A.G. UNDERWOOD DEMANDS CIVIL RIGHTS PROTECTIONS FOR TRANSGENDER AND GENDER NONCONFORMING INDIVIDUALS

A+ A- A

20 AGs Urge Secretaries Azar and DeVos to Abandon Efforts to Adopt a Restrictive and Discriminatory Federal Definition of “Sex”

Attorney General Barbara D. Underwood—part of a coalition of 20 Attorneys General—urged the Trump administration to abandon efforts to adopt a definition of “sex” that would exclude transgender and gender nonconforming individuals from the protections of federal civil rights laws.
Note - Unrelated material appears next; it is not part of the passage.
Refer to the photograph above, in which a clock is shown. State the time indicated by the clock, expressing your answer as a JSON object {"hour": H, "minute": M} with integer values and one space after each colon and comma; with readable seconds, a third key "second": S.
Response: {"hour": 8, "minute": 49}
Last month, it was reported that key officials in the U.S. Department of Health and Human Services were considering adopting a definition of sex as an immutable, binary biological trait determined by or before birth—and that the Department was urging other agencies, including the Department of Education, to do the same. Such a restrictive definition would effectively exclude transgender and gender nonconforming individuals from the protections of critical federal civil rights laws, including Title IX and the nondiscrimination provisions of the Affordable Care Act.
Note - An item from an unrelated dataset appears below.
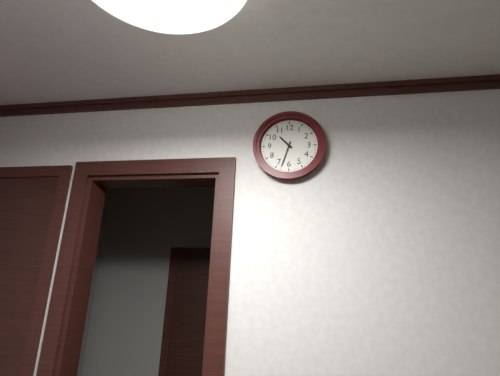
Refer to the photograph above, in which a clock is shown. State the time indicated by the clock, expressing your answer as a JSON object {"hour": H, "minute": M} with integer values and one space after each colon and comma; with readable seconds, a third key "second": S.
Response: {"hour": 10, "minute": 33}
“The Trump administration is attempting to write transgender Americans out of existence. This policy is deeply cruel and simply unacceptable – and my office will do everything in our power to protect the rights of transgender and gender nonconforming New Yorkers,” said Attorney General Underwood.

In the letter to the U.S. Secretary of Health and Human Services Alex Azar and U.S. Secretary of Education Betsy DeVos, the Attorneys General agree that “despite clear evidence of the serious harms that discrimination continues to inflict on the transgender community, the Administration seems intent not only on rolling back existing federal civil rights protections for this vulnerable population, but also denying transgender people even basic recognition.”

The letter was signed by the Attorneys General of Massachusetts, California, Connecticut, District of Columbia, Delaware, Hawaii, Illinois, Iowa, Maryland, Minnesota, New Jersey, New Mexico, New York, North Carolina, Oregon, Pennsylvania, Rhode Island, Vermont, Virginia, and Washington.

The New York Attorney General’s office has fought to protect transgender and gender nonconforming New Yorkers in a variety of ways, including by issuing guidance on school districts’ duties to protect students from discrimination and harassment, fighting the Trump administration’s transgender military ban, and more.